In other words, if you manage a website that deals with, say, health care, science or technology, you have an ethical obligation to a) recognize the potential harm that can result from misinformation in comments; b) take action to minimize that harm and facilitate a productive dialogue.
This brings me to Stack Overflow, which has a responsibility to offer accurate, useful feedback about programming. The stakes can be high, considering that a malicious or misinformed user could easily convince others to execute harmful code.
I think Stack Overflow is an excellent example of how sites can use rewards systems to encourage positive feedback and punish (i.e. downvote) those who disseminate misinformation or off-topic questions. The feedback as a whole seems very focused and accurate.
I hope other sites that offer serious advice will become more aware of their responsibility to solicit accurate comments. Now that we know comments can seriously affect readers' perceptions, it seems that an anything-goes comment form can be unethical. Stack Overflow may be a great role model in this respect.
Having said all that I'm just glad that its there. I remember coding without the internet (and I don't just mean a router failure) and that had its own challenges but SO has got me answers typically with in minutes and now instantly as the Q. base has grown. It's an amazing resource. If they can work out how people can contribute easily again it will be here for years to come.

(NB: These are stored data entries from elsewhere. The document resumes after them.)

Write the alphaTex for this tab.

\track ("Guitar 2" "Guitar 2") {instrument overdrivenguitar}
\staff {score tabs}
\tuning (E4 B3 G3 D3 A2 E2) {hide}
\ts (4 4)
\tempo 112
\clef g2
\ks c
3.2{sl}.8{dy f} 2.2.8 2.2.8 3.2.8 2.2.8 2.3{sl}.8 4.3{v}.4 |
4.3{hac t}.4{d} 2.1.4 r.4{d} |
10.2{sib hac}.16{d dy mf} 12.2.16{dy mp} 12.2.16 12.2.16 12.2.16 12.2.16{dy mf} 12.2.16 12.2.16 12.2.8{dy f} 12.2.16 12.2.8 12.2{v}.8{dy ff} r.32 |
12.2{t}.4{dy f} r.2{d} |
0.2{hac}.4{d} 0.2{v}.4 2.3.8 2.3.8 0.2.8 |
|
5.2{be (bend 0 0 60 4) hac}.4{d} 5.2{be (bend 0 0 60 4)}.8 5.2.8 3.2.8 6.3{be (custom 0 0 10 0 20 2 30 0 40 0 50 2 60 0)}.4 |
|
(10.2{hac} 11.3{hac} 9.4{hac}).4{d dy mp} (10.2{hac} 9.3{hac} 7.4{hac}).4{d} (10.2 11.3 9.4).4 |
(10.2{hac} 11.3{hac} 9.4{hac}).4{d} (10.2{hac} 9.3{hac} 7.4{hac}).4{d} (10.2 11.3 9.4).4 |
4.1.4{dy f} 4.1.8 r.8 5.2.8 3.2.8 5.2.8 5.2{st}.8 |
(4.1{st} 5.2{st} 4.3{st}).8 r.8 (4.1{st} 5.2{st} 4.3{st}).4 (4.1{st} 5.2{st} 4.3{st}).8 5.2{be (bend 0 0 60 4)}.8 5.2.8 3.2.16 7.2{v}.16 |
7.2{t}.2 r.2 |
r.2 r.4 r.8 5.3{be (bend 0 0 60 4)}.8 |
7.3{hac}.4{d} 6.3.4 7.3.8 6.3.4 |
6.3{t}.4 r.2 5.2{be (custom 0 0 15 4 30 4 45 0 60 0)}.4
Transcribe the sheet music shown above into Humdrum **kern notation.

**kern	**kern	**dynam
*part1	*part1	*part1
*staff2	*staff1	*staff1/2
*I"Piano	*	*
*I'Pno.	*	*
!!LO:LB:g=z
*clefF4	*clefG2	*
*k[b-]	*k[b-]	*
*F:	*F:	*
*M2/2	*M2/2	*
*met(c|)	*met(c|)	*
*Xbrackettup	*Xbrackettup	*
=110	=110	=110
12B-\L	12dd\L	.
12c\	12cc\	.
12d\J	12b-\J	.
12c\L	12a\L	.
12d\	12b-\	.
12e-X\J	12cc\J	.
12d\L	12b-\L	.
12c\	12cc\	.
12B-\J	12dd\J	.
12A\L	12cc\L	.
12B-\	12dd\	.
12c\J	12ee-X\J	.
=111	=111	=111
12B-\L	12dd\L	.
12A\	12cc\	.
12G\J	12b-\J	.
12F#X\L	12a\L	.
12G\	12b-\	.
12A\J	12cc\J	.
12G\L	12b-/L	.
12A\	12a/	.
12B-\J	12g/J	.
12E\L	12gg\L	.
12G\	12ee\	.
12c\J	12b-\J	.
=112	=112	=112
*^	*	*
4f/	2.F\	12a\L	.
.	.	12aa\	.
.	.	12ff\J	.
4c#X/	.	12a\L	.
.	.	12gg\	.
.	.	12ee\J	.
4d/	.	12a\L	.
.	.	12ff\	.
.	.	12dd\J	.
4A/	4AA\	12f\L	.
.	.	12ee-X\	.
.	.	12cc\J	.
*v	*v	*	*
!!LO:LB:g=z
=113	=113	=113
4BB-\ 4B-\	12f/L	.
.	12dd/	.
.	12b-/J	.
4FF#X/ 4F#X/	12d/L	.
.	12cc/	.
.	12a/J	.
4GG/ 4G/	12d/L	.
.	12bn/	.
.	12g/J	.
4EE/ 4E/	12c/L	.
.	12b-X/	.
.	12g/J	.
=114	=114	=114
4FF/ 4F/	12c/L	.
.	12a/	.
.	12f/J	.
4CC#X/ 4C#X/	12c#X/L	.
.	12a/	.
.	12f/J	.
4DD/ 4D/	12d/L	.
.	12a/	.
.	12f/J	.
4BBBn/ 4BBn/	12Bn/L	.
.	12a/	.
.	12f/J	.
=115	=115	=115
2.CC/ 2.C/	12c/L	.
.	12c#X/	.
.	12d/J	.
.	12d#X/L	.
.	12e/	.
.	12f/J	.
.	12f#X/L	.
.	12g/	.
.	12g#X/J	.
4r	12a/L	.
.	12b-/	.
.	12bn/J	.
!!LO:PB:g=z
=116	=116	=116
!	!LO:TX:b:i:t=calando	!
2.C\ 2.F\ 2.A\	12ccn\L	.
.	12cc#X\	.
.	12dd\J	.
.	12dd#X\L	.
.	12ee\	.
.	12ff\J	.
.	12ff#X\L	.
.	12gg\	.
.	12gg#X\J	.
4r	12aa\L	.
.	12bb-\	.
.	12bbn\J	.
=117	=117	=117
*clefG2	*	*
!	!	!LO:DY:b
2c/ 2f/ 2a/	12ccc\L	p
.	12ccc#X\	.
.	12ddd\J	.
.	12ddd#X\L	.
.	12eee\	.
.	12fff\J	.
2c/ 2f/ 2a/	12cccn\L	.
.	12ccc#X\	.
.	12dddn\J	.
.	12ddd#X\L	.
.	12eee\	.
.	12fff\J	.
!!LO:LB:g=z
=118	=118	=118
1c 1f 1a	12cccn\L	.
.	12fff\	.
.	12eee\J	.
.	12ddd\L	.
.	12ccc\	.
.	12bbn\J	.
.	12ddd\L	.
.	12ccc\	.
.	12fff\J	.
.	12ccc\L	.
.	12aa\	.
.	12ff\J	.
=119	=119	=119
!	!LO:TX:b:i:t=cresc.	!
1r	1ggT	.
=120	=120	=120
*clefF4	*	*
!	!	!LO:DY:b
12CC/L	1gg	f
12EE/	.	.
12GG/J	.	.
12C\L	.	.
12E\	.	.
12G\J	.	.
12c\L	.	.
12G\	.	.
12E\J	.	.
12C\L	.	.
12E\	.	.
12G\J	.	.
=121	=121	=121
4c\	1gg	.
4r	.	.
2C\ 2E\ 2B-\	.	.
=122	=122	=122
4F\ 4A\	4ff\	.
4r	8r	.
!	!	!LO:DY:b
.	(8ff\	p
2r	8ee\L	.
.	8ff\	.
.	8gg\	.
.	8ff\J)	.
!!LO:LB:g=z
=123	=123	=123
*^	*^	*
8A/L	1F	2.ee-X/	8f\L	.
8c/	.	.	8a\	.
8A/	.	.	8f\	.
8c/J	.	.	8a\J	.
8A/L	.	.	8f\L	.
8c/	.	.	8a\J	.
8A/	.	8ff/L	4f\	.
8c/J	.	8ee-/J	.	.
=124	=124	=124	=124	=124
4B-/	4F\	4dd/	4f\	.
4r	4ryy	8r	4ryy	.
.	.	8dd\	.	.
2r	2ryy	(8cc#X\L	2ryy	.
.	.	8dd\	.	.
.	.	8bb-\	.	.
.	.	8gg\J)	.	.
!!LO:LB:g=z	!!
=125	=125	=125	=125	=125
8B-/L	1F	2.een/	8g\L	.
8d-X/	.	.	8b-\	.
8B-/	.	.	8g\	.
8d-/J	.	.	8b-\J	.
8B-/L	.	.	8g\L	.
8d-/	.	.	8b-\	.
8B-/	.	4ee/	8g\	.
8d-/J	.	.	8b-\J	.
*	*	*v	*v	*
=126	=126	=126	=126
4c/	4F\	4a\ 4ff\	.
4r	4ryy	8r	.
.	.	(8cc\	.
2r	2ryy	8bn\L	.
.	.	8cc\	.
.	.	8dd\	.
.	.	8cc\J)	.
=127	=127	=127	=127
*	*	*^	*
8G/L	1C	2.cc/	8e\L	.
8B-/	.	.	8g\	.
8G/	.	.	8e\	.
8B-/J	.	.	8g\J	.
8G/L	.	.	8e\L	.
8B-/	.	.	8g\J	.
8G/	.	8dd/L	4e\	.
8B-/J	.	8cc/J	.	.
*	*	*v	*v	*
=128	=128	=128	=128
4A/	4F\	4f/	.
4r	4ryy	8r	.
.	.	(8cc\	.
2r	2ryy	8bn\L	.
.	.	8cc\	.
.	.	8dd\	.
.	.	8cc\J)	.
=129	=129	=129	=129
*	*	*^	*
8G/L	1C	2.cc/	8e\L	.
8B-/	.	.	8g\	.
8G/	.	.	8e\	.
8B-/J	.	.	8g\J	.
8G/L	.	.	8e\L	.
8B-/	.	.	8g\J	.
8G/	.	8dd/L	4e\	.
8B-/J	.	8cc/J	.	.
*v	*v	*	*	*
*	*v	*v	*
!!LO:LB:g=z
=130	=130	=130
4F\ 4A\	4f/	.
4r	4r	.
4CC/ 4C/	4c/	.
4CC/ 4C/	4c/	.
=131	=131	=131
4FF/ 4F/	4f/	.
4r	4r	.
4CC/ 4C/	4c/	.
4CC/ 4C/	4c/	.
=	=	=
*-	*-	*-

SO has always helped me a great deal. I remember when I first started going to SO for answers, soon I had an urge to contribute back to the SO community, whatever little I could. I used to work with .net and SQL Server those days, and I used to have Linqpad open and ready right from the morning, looking for questions that I could answer. As soon as I found a question I can answer, I would verify it as quickly as possible and post it. I still remember how annoying it was to get the answer right and to realize someone posted a similar answer just seconds before I did. Good old days.
I feel like this website will outlive Facebook and Twitter. It's such an indispensible tool in my life.
I have definitely hated the attitudes of a lot of people over there and also the unusual closing of questions, but its inarguable that this site is probably one of the most important things on the internet for programmers.
What were SO-coders doing 5 years ago?
I have issues with SO, but I use it almost daily.
This sums up why we use internet.
Congratulations on five years! (it feels like I've known you a lot longer)
And I don't miss them. (Almost.)
The amount of knowledge gained from questions alone is immense. I have answered about 20 questions but I found it a lot less attractive as I'd rather learn new things than recite from memory solutions.
The questions are growingly become more and more strict in terms of moderation and for new comers it's frustrating experience to have your questions closed because existing members like to taunt newbies. I don't see SO taking off anymore, rather finding on news.ycombinator means it has peaked. The very people that flock to SO are shunned for asking questions that are not clear. Rather than aid them, questions are closed. This leaves a very bad taste in a newbies mouth. The massive traffic is from the previous accumulation of users but again the overly zealous moderators have ruined the welcoming community image.
Long ago someone asked about intended meaning vs literal meaning in questions. This received massive amount of downvotes (existing gurus) but I saw this is something critical that SO founders have completely missed.
Remember in Pakistan, during the 1971 war with India. The civilians that have put Bhutto in power have become so alienated from socialist policies of the leader, failing to see that it's the people that put an individual in power. He was ousted by the CIA but it wouldn't have been possible without the general animosity and betrayal from the public.
I don't think anybody likes to taunt newbies. However, people that donate their time to SO want their time to be used efficiently, and usually fixing badly written question is not the most efficient use of one's expert knowledge and time. People want common investment - you invest in good question, they invest in good answer, everybody wins. Of course, newbies may not know what "good question" is, and experts may have seen so many bad questions over their tenure that their temper has been worn thin, thus sometimes misunderstandings happen. But I think approaching it with understanding that it is a common investment, and asker has to invest first to get their investment back with sizeable profit of a good answer may be helpful here.
Isn't that the entire internet?
"Asks dumb question"
Winnuked.
I'm glad someone said it. Before they would at least leave a comment, or ask the user to elaborate or rephrase the question, now they just close. I see so many questions closed INSTANTLY, with no explanation, and most of the time it's not even rightly so.
Of course the vague rule about rules defined by the community allow them to do anything. Once again, moderation has ruined another website.